--- begin ---

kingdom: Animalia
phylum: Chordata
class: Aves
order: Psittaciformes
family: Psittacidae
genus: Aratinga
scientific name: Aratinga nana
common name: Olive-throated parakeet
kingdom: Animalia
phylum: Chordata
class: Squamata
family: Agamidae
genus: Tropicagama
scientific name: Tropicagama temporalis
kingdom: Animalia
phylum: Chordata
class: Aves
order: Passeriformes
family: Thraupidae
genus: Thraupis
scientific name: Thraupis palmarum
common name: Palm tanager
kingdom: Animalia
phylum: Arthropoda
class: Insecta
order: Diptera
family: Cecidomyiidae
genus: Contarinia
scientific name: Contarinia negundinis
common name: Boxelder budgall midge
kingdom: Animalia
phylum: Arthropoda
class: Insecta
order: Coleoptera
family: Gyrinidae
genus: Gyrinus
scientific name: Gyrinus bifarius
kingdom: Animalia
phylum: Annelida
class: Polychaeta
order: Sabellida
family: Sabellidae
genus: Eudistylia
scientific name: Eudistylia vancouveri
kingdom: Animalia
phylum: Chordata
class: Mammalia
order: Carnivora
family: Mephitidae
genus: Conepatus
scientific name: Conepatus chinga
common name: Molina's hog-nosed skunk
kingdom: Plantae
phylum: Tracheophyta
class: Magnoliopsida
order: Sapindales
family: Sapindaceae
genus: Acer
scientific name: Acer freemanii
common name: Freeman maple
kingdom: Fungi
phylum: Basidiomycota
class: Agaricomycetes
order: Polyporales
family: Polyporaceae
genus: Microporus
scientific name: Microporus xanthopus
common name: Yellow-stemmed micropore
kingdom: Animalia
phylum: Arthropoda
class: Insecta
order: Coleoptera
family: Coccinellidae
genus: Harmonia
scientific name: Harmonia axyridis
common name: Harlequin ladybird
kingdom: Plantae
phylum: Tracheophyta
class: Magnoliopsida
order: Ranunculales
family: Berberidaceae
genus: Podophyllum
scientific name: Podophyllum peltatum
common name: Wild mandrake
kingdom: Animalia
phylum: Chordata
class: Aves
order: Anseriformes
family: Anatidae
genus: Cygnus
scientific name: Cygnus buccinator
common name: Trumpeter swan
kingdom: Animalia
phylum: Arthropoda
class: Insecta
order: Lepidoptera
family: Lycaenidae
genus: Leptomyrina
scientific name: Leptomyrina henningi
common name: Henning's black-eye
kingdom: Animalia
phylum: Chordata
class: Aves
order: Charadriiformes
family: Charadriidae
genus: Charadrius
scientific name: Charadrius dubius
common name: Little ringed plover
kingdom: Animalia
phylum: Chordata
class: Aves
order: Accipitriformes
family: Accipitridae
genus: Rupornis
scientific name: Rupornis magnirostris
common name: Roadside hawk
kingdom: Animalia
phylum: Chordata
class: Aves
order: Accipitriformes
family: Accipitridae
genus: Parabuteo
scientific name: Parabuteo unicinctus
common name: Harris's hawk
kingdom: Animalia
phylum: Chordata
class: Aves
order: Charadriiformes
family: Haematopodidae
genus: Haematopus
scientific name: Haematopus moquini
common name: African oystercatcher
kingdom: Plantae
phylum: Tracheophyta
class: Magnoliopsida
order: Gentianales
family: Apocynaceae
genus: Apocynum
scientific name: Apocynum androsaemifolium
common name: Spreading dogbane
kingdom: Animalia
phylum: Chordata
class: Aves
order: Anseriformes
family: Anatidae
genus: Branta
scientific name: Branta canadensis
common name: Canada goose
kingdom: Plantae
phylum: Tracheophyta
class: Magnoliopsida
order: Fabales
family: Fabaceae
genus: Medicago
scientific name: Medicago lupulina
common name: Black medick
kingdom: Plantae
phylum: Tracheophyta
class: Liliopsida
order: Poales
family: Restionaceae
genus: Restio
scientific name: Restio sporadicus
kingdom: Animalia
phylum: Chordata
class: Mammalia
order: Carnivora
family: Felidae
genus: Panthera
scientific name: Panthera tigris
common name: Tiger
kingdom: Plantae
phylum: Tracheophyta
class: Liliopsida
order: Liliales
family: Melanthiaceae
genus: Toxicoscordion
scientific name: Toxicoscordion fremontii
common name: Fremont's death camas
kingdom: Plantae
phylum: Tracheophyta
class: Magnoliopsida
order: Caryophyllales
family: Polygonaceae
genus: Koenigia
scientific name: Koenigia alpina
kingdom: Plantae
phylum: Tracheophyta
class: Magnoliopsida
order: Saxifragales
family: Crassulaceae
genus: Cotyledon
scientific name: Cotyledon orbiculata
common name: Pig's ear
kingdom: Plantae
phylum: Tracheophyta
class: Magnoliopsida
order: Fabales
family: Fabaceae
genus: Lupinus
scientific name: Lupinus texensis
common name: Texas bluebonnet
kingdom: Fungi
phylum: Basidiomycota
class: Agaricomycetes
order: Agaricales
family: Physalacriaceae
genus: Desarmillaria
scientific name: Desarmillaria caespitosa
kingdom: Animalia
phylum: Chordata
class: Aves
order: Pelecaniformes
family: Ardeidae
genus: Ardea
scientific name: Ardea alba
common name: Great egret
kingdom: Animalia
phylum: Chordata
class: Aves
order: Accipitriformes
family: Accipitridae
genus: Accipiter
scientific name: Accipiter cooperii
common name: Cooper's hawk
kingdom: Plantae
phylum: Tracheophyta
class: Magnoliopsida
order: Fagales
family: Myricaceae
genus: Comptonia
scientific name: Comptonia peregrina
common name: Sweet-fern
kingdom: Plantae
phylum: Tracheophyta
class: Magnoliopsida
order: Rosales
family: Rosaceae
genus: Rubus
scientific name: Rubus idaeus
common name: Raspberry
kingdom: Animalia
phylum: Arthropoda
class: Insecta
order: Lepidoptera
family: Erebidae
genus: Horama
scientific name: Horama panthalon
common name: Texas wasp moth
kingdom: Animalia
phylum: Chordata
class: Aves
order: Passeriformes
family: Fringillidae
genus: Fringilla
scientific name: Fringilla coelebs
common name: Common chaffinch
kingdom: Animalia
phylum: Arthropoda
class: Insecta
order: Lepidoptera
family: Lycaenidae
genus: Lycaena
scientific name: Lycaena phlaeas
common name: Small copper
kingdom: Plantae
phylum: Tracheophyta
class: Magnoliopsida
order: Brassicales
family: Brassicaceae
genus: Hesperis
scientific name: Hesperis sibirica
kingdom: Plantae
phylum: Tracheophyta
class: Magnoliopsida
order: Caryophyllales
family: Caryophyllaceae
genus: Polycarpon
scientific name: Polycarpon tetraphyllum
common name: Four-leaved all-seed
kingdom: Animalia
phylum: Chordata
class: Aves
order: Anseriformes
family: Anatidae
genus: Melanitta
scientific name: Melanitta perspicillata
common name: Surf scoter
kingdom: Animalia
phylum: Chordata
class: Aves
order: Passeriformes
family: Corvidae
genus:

--- end ---

**Exercise requirements**:
Rewrite all the entries above, putting "binomial name" wherever "scientific name" appears and leaving everything else unchanged.

**In response**:
kingdom: Animalia
phylum: Chordata
class: Aves
order: Psittaciformes
family: Psittacidae
genus: Aratinga
binomial name: Aratinga nana
common name: Olive-throated parakeet
kingdom: Animalia
phylum: Chordata
class: Squamata
family: Agamidae
genus: Tropicagama
binomial name: Tropicagama temporalis
kingdom: Animalia
phylum: Chordata
class: Aves
order: Passeriformes
family: Thraupidae
genus: Thraupis
binomial name: Thraupis palmarum
common name: Palm tanager
kingdom: Animalia
phylum: Arthropoda
class: Insecta
order: Diptera
family: Cecidomyiidae
genus: Contarinia
binomial name: Contarinia negundinis
common name: Boxelder budgall midge
kingdom: Animalia
phylum: Arthropoda
class: Insecta
order: Coleoptera
family: Gyrinidae
genus: Gyrinus
binomial name: Gyrinus bifarius
kingdom: Animalia
phylum: Annelida
class: Polychaeta
order: Sabellida
family: Sabellidae
genus: Eudistylia
binomial name: Eudistylia vancouveri
kingdom: Animalia
phylum: Chordata
class: Mammalia
order: Carnivora
family: Mephitidae
genus: Conepatus
binomial name: Conepatus chinga
common name: Molina's hog-nosed skunk
kingdom: Plantae
phylum: Tracheophyta
class: Magnoliopsida
order: Sapindales
family: Sapindaceae
genus: Acer
binomial name: Acer freemanii
common name: Freeman maple
kingdom: Fungi
phylum: Basidiomycota
class: Agaricomycetes
order: Polyporales
family: Polyporaceae
genus: Microporus
binomial name: Microporus xanthopus
common name: Yellow-stemmed micropore
kingdom: Animalia
phylum: Arthropoda
class: Insecta
order: Coleoptera
family: Coccinellidae
genus: Harmonia
binomial name: Harmonia axyridis
common name: Harlequin ladybird
kingdom: Plantae
phylum: Tracheophyta
class: Magnoliopsida
order: Ranunculales
family: Berberidaceae
genus: Podophyllum
binomial name: Podophyllum peltatum
common name: Wild mandrake
kingdom: Animalia
phylum: Chordata
class: Aves
order: Anseriformes
family: Anatidae
genus: Cygnus
binomial name: Cygnus buccinator
common name: Trumpeter swan
kingdom: Animalia
phylum: Arthropoda
class: Insecta
order: Lepidoptera
family: Lycaenidae
genus: Leptomyrina
binomial name: Leptomyrina henningi
common name: Henning's black-eye
kingdom: Animalia
phylum: Chordata
class: Aves
order: Charadriiformes
family: Charadriidae
genus: Charadrius
binomial name: Charadrius dubius
common name: Little ringed plover
kingdom: Animalia
phylum: Chordata
class: Aves
order: Accipitriformes
family: Accipitridae
genus: Rupornis
binomial name: Rupornis magnirostris
common name: Roadside hawk
kingdom: Animalia
phylum: Chordata
class: Aves
order: Accipitriformes
family: Accipitridae
genus: Parabuteo
binomial name: Parabuteo unicinctus
common name: Harris's hawk
kingdom: Animalia
phylum: Chordata
class: Aves
order: Charadriiformes
family: Haematopodidae
genus: Haematopus
binomial name: Haematopus moquini
common name: African oystercatcher
kingdom: Plantae
phylum: Tracheophyta
class: Magnoliopsida
order: Gentianales
family: Apocynaceae
genus: Apocynum
binomial name: Apocynum androsaemifolium
common name: Spreading dogbane
kingdom: Animalia
phylum: Chordata
class: Aves
order: Anseriformes
family: Anatidae
genus: Branta
binomial name: Branta canadensis
common name: Canada goose
kingdom: Plantae
phylum: Tracheophyta
class: Magnoliopsida
order: Fabales
family: Fabaceae
genus: Medicago
binomial name: Medicago lupulina
common name: Black medick
kingdom: Plantae
phylum: Tracheophyta
class: Liliopsida
order: Poales
family: Restionaceae
genus: Restio
binomial name: Restio sporadicus
kingdom: Animalia
phylum: Chordata
class: Mammalia
order: Carnivora
family: Felidae
genus: Panthera
binomial name: Panthera tigris
common name: Tiger
kingdom: Plantae
phylum: Tracheophyta
class: Liliopsida
order: Liliales
family: Melanthiaceae
genus: Toxicoscordion
binomial name: Toxicoscordion fremontii
common name: Fremont's death camas
kingdom: Plantae
phylum: Tracheophyta
class: Magnoliopsida
order: Caryophyllales
family: Polygonaceae
genus: Koenigia
binomial name: Koenigia alpina
kingdom: Plantae
phylum: Tracheophyta
class: Magnoliopsida
order: Saxifragales
family: Crassulaceae
genus: Cotyledon
binomial name: Cotyledon orbiculata
common name: Pig's ear
kingdom: Plantae
phylum: Tracheophyta
class: Magnoliopsida
order: Fabales
family: Fabaceae
genus: Lupinus
binomial name: Lupinus texensis
common name: Texas bluebonnet
kingdom: Fungi
phylum: Basidiomycota
class: Agaricomycetes
order: Agaricales
family: Physalacriaceae
genus: Desarmillaria
binomial name: Desarmillaria caespitosa
kingdom: Animalia
phylum: Chordata
class: Aves
order: Pelecaniformes
family: Ardeidae
genus: Ardea
binomial name: Ardea alba
common name: Great egret
kingdom: Animalia
phylum: Chordata
class: Aves
order: Accipitriformes
family: Accipitridae
genus: Accipiter
binomial name: Accipiter cooperii
common name: Cooper's hawk
kingdom: Plantae
phylum: Tracheophyta
class: Magnoliopsida
order: Fagales
family: Myricaceae
genus: Comptonia
binomial name: Comptonia peregrina
common name: Sweet-fern
kingdom: Plantae
phylum: Tracheophyta
class: Magnoliopsida
order: Rosales
family: Rosaceae
genus: Rubus
binomial name: Rubus idaeus
common name: Raspberry
kingdom: Animalia
phylum: Arthropoda
class: Insecta
order: Lepidoptera
family: Erebidae
genus: Horama
binomial name: Horama panthalon
common name: Texas wasp moth
kingdom: Animalia
phylum: Chordata
class: Aves
order: Passeriformes
family: Fringillidae
genus: Fringilla
binomial name: Fringilla coelebs
common name: Common chaffinch
kingdom: Animalia
phylum: Arthropoda
class: Insecta
order: Lepidoptera
family: Lycaenidae
genus: Lycaena
binomial name: Lycaena phlaeas
common name: Small copper
kingdom: Plantae
phylum: Tracheophyta
class: Magnoliopsida
order: Brassicales
family: Brassicaceae
genus: Hesperis
binomial name: Hesperis sibirica
kingdom: Plantae
phylum: Tracheophyta
class: Magnoliopsida
order: Caryophyllales
family: Caryophyllaceae
genus: Polycarpon
binomial name: Polycarpon tetraphyllum
common name: Four-leaved all-seed
kingdom: Animalia
phylum: Chordata
class: Aves
order: Anseriformes
family: Anatidae
genus: Melanitta
binomial name: Melanitta perspicillata
common name: Surf scoter
kingdom: Animalia
phylum: Chordata
class: Aves
order: Passeriformes
family: Corvidae
genus:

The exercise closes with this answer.